Exploring Various Automata and Regular Expressions

Title: Exploring Various Automata and Regular Expressions

1) DFA for the Given Automaton Language

(a) Graph of the Corresponding DFA:

Please refer to the attached image for the DFA graph corresponding to the given automaton language.

(b) DFA State Transition Matrix:

State 0 1
A B C
B C B
C A A

2) DFA for the Regular Expression (a | bc)*(aca | bcb | cab)ccc

(i) Automaton Graph for the Regular Expression:

Please refer to the automaton graph for the regular expression provided.

(ii) DFA Representation:

A = (∑, Q, q0, F, ∂)

– ∑: Alphabet symbols
– Q: Set of states
– q0: Initial state
– F: Set of final states
– ∂: Transition function

3) Automaton for the Given Language with Specific Criteria

The automaton for the given language with the specified criteria regarding the strings of (0 | 1)+ is as follows:

– Strings must contain at least one ‘1001’.
– Should not have ‘0101’.
– If starting with ‘0’, it ends with ‘0’.
– If starting with ‘1’, it does not matter what it ends with.

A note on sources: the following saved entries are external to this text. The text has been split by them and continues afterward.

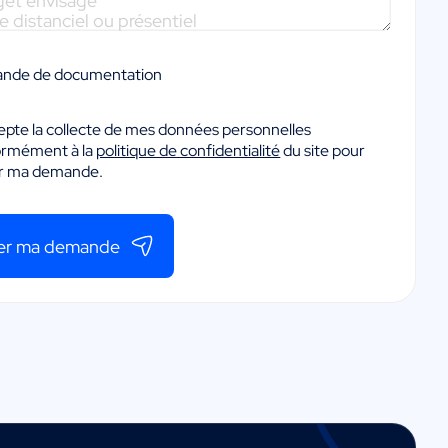
nde de documentation
epte la collecte de mes données personnelles
ormément à la
politique de confidentialité
du site pour
er ma demande.
er ma demande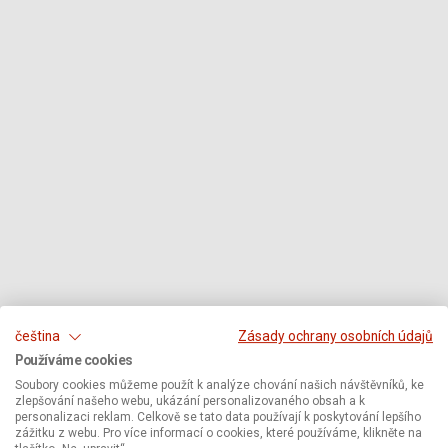
čeština
Zásady ochrany osobních údajů
Používáme cookies
Soubory cookies můžeme použít k analýze chování našich návštěvníků, ke
zlepšování našeho webu, ukázání personalizovaného obsah a k
personalizaci reklam. Celkově se tato data používají k poskytování lepšího
zážitku z webu. Pro více informací o cookies, které používáme, klikněte na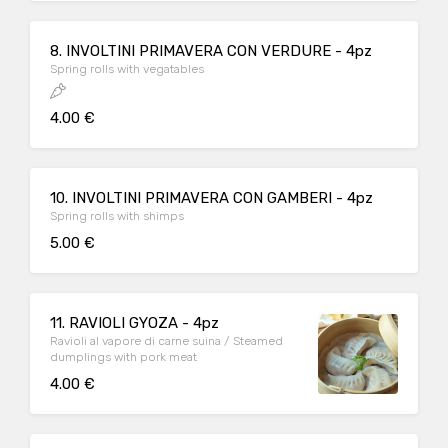
8. INVOLTINI PRIMAVERA CON VERDURE - 4pz
Spring rolls with vegatables
4.00 €
10. INVOLTINI PRIMAVERA CON GAMBERI - 4pz
Spring rolls with shimps
5.00 €
11. RAVIOLI GYOZA - 4pz
Ravioli al vapore di carne suina / Steamed
dumplings with pork meat
4.00 €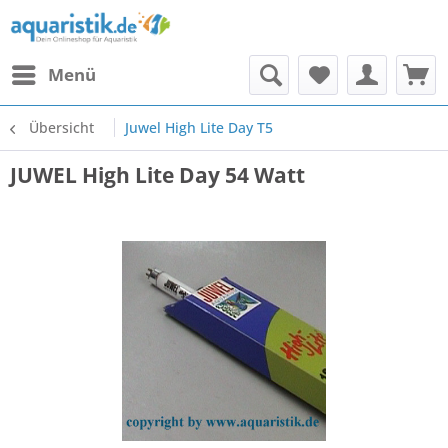
Menü
Übersicht
Juwel High Lite Day T5
JUWEL High Lite Day 54 Watt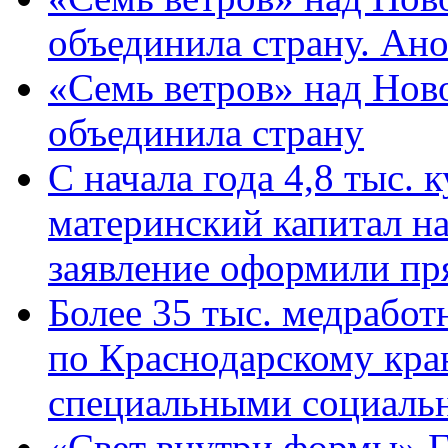
объединила страну. Ан
«Семь ветров» над Нов
объединила страну
С начала года 4,8 тыс.
материнский капитал н
заявление оформили пр
Более 35 тыс. медрабо
по Краснодарскому кра
специальными социаль
«Свет внутри формы» Г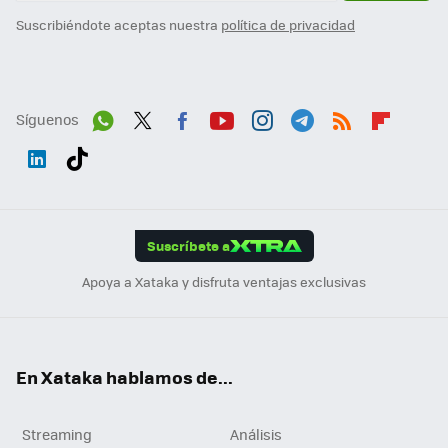
Suscribiéndote aceptas nuestra
política de privacidad
Síguenos
Wh
Twit
Fac
You
Inst
Tele
RSS
Flip
ats
ter
ebo
tub
agr
gra
boa
Link
Tikt
App
ok
e
am
m
rd
edI
ok
Suscríbete a
n
Apoya a Xataka y disfruta ventajas exclusivas
En Xataka hablamos de...
Streaming
Análisis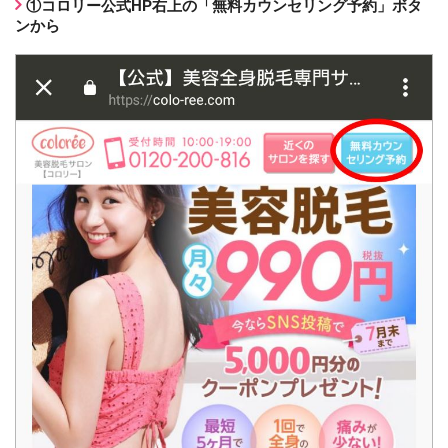
①コロリー公式HP右上の「無料カウンセリング予約」ボタ
ンから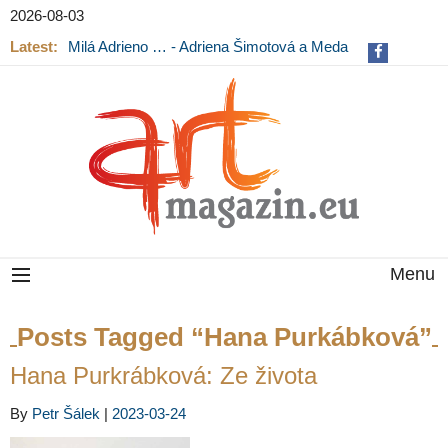
2026-08-03
Latest:
Milá Adrieno … - Adriena Šimotová a Meda
Mládková na výstavě v Museu Kampa
Menu
Posts Tagged “Hana Purkábková”
Hana Purkrábková: Ze života
By
Petr Šálek
|
2023-03-24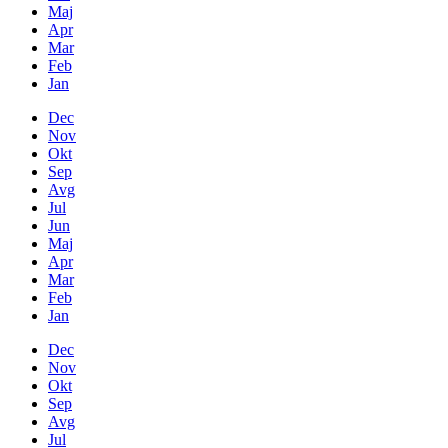
Maj
Apr
Mar
Feb
Jan
Dec
Nov
Okt
Sep
Avg
Jul
Jun
Maj
Apr
Mar
Feb
Jan
Dec
Nov
Okt
Sep
Avg
Jul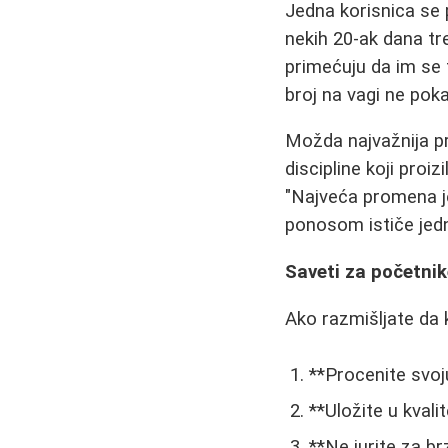
Jedna korisnica se 
nekih 20-ak dana tr
primećuju da im se
broj na vagi ne pok
Možda najvažnija p
discipline koji pro
"Najveća promena je
ponosom ističe jed
Saveti za početni
Ako razmišljate da 
**Procenite svoj
**Uložite u kvali
**Ne jurite za br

4) Stack Automaton for the Non-Regular Expression a3n-2 bn+2 c3n-1 d2n+2, n > 0

(a) Stack Automaton:

– Initial state: q0
– Stack symbol: Z
– Transition rules based on the given expression

(b) State Transition Table:

State Input Stack Next State
q0 a Z q1
q1 a Z q2
… … … …

(c) Python Program:

# Python program implementation
# of the stack automaton for
# the non-regular expression

def stack_automaton(input_string):
# Implement stack automaton logic here
pass

# Test cases
input_str = “aabbccdd”
result = stack_automaton(input_str)
print(result)

5) AFD Automaton for the Expression a2n+3 b3m+1 c2p+2, n >= 0, m >= 0, p >= 0

(a) AFD Automaton (Non-Stack):

– Initial state: q0
– States based on the combinations of ‘a’, ‘b’, and ‘c’
– Transition rules for each symbol based on the expression

(b) State Transition Matrix:

Please refer to the state transition matrix for the AFD automaton based on the given expression.